1Department of Neurological Sciences, University of Nebraska Medical Center, Nebraska Medical Center, Omaha, NE 2Division of Oncology & Hematology, Department of Internal Medicine, Nebraska Medical Center, Omaha, NE 3Department of Biostatistics, University of Nebraska Medical Center, Nebraska Medical Center, Omaha, NE Corresponding Author: Address correspondence to David E. Anderson: david.anderson@unmc.edu

Copyright

(Copyright © 2018, Transportation Research Board, National Research Council, National Academy of Sciences USA, Publisher SAGE Publishing)

DOI

10.1177/0361198118791666

PMID

unavailable

Abstract

The broad goal of this study is to measure remote effects of cancer on brain physiology and behaviors that underpin instrumental activities of daily living such as automobile driving. Studies of hematological malignancies (HM) have demonstrated impairments in multiple brain functions shown to be critical for safe automobile driving. In the current pilot study, brain physiology during driving simulation was examined in 14 HM patients and 13 healthy comparison drivers. Electroencephalography was used to measure the eye fixation-related potential (EFRP)--a positive amplitude deflection evoked approximately 100 milliseconds after eye movement termination.
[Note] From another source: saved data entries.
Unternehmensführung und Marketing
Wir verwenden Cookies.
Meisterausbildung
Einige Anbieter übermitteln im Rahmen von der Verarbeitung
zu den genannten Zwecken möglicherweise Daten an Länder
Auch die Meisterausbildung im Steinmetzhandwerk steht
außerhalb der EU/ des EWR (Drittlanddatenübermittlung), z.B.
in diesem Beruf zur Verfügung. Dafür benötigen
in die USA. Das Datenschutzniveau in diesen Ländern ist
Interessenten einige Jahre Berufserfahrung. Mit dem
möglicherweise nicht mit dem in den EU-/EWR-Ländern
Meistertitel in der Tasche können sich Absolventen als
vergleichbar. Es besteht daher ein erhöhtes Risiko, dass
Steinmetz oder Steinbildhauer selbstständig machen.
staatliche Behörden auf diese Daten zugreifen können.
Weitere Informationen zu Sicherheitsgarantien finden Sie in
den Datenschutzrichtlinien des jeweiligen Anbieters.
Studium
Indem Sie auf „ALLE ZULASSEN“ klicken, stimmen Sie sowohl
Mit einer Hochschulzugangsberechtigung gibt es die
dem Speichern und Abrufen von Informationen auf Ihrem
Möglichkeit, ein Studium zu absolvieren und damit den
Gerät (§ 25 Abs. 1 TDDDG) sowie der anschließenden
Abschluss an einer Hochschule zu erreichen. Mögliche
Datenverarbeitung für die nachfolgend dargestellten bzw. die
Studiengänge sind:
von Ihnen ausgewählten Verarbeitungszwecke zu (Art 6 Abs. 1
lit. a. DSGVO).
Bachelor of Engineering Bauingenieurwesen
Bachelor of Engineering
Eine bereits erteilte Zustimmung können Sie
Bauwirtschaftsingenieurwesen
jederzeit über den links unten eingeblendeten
Previous studies have demonstrated sensitivity of EFRP activity to information-processing capacity. All drivers completed visual search tasks to evaluate the relationship between driving-related changes in performance and EFRP activity.
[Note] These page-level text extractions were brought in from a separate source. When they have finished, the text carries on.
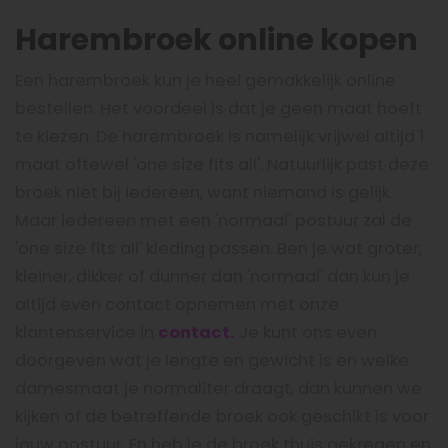
Harembroek online kopen
Een harembroek kun je heel gemakkelijk online
bestellen. Het voordeel is dat je geen maat hoeft
te kiezen. De harembroek is namelijk vrijwel altijd 1
maat oftewel 'one size fits all'. Natuurlijk past deze
broek niet bij iedereen, want niemand is gelijk.
Maar iedereen met een 'normaal' postuur zal de
'one size fits all' kleding passen. Ben je wat groter,
kleiner, dikker of dunner dan 'normaal' dan kun je
altijd even contact opnemen met onze
klantenservice in
contact.
Je kunt ons even
doorgeven wat je lengte en gewicht is en welke
damesmaat je normaliter draagt, dan kunnen we
kijken of de betreffende broek ook geschikt is voor
jouw postuur. En heb je de broek thuis gekregen en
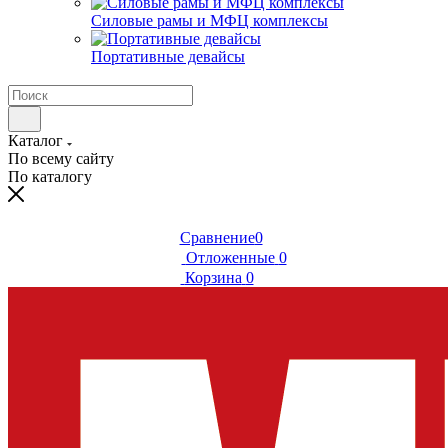
Силовые рамы и МФЦ комплексы
Портативные девайсы
Каталог
По всему сайту
По каталогу
Сравнение
0
Отложенные
0
Корзина
0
RESULTS showed smaller EFRP amplitudes in drivers who had: (1) greater driving-related changes in visual search performance (p = 0.03, Cohen's d = 0.91); and (2) HM diagnosis (p = 0.18, Cohen's d = 0.54). Extending previous studies, these results provide neural evidence of reduced information-processing capacity associated with cancer diagnosis. Future large-scale studies are needed to confirm these results, given the high level of uncertainty and small sample size. This study provides a novel platform for linking changes in brain physiology and safety-critical driving behaviors.